Chinese Chemical Letters  2020, Vol. 31 Issue (7): 1982-1985   PDF    
Aptamer structure switch fluorescence anisotropy assay for aflatoxin B1 using tetramethylrhodamine-guanine interaction to enhance signal change
Yapiao Lia,b, Qiang Zhaoa,b,*     
a State Key Laboratory of Environmental Chemistry and Ecotoxicology, Research Center for Eco-Environmental Sciences, Chinese Academy of Sciences, Beijing 100085, China;
b University of Chinese Academy of Sciences, Beijing 100049, China
Abstract: Fluorescence anisotropy (FA) assay in homogenous solution is simple, sensitive and reproducible. Here, we reported an aptamer structure switch FA assay for detection of aflatoxin B1 (AFB1), one of the most toxic mycotoxins, by using tetramethylrhodamine (TMR)-labeled aptamer probe and its complementary DNA (cDNA) with tandem G bases extension, to meet the demand in sensitive and selective detection of AFB1. The hybridization of aptamer and cDNA drew TMR close to the repeated guanine (G) bases, and a high FA value was induced due to TMR-G interaction and restricted local rotation of TMR. In the presence of AFB1, aptamer bound to AFB1 instead of the cDNA due to competition. Thus, the TMR-G interaction was eliminated, and FA value of TMR decreased. This assay enabled the detection of AFB1 with detection limit of 125 pmol/L and dynamic range from 125 pmol/L to 31.2 nmol/L
Keywords: Aptamer    Aflatoxin    Small molecule    Fluorescence anisotropy    Structure switch    Fluorescence polarization    

Aflatoxins, one main kind of mycotoxins, are secondary metabolites produced by Aspergillus parasiticus and Aspergillus flavus. They are the predominant and natural contamination in many food sources, such as spices, cereals, fruits products, wine and etc. [1, 2]. AFB1 has been classified as a primary carcinogenic compound by the International Agency for Research in Cancer (IARC) [3]. Thus, sensitive and selective detection of AFB1 is of great importance for food safety, environmental analysis, and health study [2].

Recently, the use of aptamers has received increasing attentions in targets detection because of advantages of aptamers in synthesis, labeling, thermostability and cost [4-6]. Fluorescence polarization/fluorescence anisotropy (FP/FA) assay shows strength in simplicity, sensitivity, reproducibility and high throughput analysis [7], and has wide applications in small molecule detection [7-9]. FP and FA are commonly used two terms, and they can be interchanged [7]. Combining advantages of aptamer and FA analysis, aptamer-based FA assays enable detection of small molecules in a variety of formats with improving performance [10-12], which overcome the limitations of traditional FA assays using immunoantibodies for small molecules. Aptamer structure switch FA assays for small molecules [10, 11, 13] are based on FA changes caused by the competition between aptamer-target binding and aptamer-cDNA hybridization [14, 15]. In these FA assays, nanomaterials [16, 17] or macromolecules (e.g., proteins, enzymes and oligonucleotides) are often used to enhance FP/FA signal change and sensitivity [18-20] by increasing molecular mass changes in the target-involved binding events [10, 11]. However, proteins may meet some drawbacks in stability and cost, and preparation and functionalization of nanomaterials are challenging.

**Things to do**.
1 – In the aflatoxin B1 article, which two Aspergillus species produce aflatoxins?
2 – Reproduce the part of the aflatoxin B1 article that opens with the words containing "Aflatoxins, one main" and closes with "health study [2].".
3 – Write what comes next in the aflatoxin B1 article, starting after its final sentence.

**Dataset records**.
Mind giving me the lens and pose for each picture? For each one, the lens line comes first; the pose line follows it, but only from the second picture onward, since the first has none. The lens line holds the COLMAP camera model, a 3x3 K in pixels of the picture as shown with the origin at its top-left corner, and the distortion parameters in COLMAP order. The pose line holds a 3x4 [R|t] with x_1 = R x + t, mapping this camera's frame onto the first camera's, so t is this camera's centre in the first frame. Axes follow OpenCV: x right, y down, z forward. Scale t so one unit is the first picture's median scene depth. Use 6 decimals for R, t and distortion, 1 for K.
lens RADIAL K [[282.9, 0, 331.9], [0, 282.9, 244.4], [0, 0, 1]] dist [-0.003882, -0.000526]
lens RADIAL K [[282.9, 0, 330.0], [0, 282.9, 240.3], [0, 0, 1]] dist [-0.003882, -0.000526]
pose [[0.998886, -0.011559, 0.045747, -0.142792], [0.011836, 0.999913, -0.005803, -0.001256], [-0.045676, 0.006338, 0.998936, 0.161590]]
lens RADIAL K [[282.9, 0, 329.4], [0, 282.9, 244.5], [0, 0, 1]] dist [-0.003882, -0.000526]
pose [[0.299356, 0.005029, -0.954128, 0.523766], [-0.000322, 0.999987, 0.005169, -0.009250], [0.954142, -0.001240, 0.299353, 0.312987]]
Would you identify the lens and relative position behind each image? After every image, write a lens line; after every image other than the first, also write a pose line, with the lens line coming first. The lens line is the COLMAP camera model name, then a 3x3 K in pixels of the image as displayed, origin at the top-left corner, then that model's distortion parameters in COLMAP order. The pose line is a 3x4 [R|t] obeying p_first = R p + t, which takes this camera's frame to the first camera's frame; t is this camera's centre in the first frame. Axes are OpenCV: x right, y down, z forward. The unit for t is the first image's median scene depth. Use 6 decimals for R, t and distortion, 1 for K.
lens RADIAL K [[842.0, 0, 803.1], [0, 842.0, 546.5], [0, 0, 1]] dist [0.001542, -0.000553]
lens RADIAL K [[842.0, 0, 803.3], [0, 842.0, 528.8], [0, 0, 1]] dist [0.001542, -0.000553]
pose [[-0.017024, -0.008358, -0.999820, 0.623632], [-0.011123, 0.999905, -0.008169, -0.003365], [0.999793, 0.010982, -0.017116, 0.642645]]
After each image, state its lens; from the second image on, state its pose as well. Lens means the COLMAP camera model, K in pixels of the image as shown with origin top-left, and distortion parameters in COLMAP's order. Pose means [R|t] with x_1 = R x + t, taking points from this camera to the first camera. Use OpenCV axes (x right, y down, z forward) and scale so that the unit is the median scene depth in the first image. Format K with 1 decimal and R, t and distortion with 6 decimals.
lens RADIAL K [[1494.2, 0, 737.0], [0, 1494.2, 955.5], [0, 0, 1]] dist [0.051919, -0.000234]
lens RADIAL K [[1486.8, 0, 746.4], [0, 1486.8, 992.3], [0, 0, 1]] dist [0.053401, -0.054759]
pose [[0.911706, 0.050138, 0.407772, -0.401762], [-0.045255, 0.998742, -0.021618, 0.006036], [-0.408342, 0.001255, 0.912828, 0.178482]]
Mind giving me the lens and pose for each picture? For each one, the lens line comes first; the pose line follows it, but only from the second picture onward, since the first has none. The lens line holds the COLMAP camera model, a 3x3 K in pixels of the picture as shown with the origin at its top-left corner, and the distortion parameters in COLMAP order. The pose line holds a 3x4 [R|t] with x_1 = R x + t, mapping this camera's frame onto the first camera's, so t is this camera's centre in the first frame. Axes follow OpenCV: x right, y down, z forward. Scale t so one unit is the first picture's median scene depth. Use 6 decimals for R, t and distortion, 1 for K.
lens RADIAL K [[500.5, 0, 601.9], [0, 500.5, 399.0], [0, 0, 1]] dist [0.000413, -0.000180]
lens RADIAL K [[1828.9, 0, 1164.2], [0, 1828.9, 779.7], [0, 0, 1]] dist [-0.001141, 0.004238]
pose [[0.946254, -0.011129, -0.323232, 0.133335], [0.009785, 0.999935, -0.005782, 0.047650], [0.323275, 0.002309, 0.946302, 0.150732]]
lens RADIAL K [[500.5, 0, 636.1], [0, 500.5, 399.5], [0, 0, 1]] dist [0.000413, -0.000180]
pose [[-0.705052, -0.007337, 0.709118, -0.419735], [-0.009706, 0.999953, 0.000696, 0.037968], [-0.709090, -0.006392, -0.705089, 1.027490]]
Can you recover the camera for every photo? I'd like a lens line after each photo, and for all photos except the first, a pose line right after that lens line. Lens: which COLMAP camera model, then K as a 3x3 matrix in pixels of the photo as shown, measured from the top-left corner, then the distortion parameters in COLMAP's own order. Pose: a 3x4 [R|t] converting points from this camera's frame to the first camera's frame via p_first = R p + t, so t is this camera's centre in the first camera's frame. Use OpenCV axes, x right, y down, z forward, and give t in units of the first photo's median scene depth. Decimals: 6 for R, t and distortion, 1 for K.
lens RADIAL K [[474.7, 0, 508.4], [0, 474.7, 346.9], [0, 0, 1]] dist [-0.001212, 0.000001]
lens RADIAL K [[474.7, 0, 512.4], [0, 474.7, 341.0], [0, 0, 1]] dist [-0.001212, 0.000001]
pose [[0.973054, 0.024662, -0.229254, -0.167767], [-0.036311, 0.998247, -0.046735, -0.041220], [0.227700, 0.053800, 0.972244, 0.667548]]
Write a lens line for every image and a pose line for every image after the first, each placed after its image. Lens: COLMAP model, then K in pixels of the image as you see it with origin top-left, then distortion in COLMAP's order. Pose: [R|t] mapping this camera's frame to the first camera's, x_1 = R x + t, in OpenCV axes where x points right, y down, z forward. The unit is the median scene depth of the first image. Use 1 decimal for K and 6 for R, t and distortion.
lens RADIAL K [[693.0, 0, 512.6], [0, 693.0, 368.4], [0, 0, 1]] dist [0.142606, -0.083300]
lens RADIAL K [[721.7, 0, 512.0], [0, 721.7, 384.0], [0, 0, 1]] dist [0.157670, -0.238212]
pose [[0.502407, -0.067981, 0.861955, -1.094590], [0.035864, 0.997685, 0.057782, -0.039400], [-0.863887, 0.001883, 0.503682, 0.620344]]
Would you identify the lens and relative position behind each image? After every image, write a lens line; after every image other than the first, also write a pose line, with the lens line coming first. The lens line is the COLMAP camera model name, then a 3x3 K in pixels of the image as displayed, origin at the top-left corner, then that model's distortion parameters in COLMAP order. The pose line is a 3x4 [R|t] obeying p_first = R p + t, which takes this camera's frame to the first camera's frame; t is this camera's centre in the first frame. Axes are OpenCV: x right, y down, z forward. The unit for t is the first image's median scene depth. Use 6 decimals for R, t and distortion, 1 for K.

**Answers to this exercise**.
1 – Aspergillus parasiticus and Aspergillus flavus.

2 –
Aflatoxins, one main kind of mycotoxins, are secondary metabolites produced by Aspergillus parasiticus and Aspergillus flavus. They are the predominant and natural contamination in many food sources, such as spices, cereals, fruits products, wine and etc. [1, 2]. AFB1 has been classified as a primary carcinogenic compound by the International Agency for Research in Cancer (IARC) [3]. Thus, sensitive and selective detection of AFB1 is of great importance for food safety, environmental analysis, and health study [2].

3 –
It is known tetramethylrhodamine-guanine (TMR-G) interac-tion can restrict local rotation of TMR label and cause high FA signals of TMR label [21, 22]. Such TMR-G interaction can be used to develop aptamer FA assays [10, 23-25]. This TMR-G interaction based strategy is mostly applied in direct FA assays, in which aptamer having TMR label on a specific site is used as a fluorescent probe [10, 24, 25]. Target-aptamer binding induces the conforma-tion change of the aptamer probe and alteration of TMR-G interaction, causing changes of FA of TMR. Direct FA assays are simple, but they require screening different sites of the aptamer to find a suitable site for TMR label.

Here, taking advantage of the TMR-G interaction induced FA changes, we present a simple aptamer FA assay for sensitive detection of AFB1 using TMR-labeled aptamer and its complementary DNA (cDNA) with tandem guanine bases exten-sion. As illustrated in Scheme 1, TMR is labeled at the 5' terminal of aptamer and tandem G bases is added at the 3' end of its cDNA. In the absence of target, the TMR-labeled aptamer hybridizes with the cDNA. In the DNA duplex, the TMR is close to the tandem G bases of cDNA, displaying a large FA value due to the interaction between TMR and G and the restricted local rotation. In the presence of AFB1, aptamer binds with AFB1 instead of the cDNA due to competition, and the TMR-G interaction is disrupted. Thus, FA decreases with addition of AFB1. Finally, AFB1 detection can be achieved by measuring the decrease of FA signals.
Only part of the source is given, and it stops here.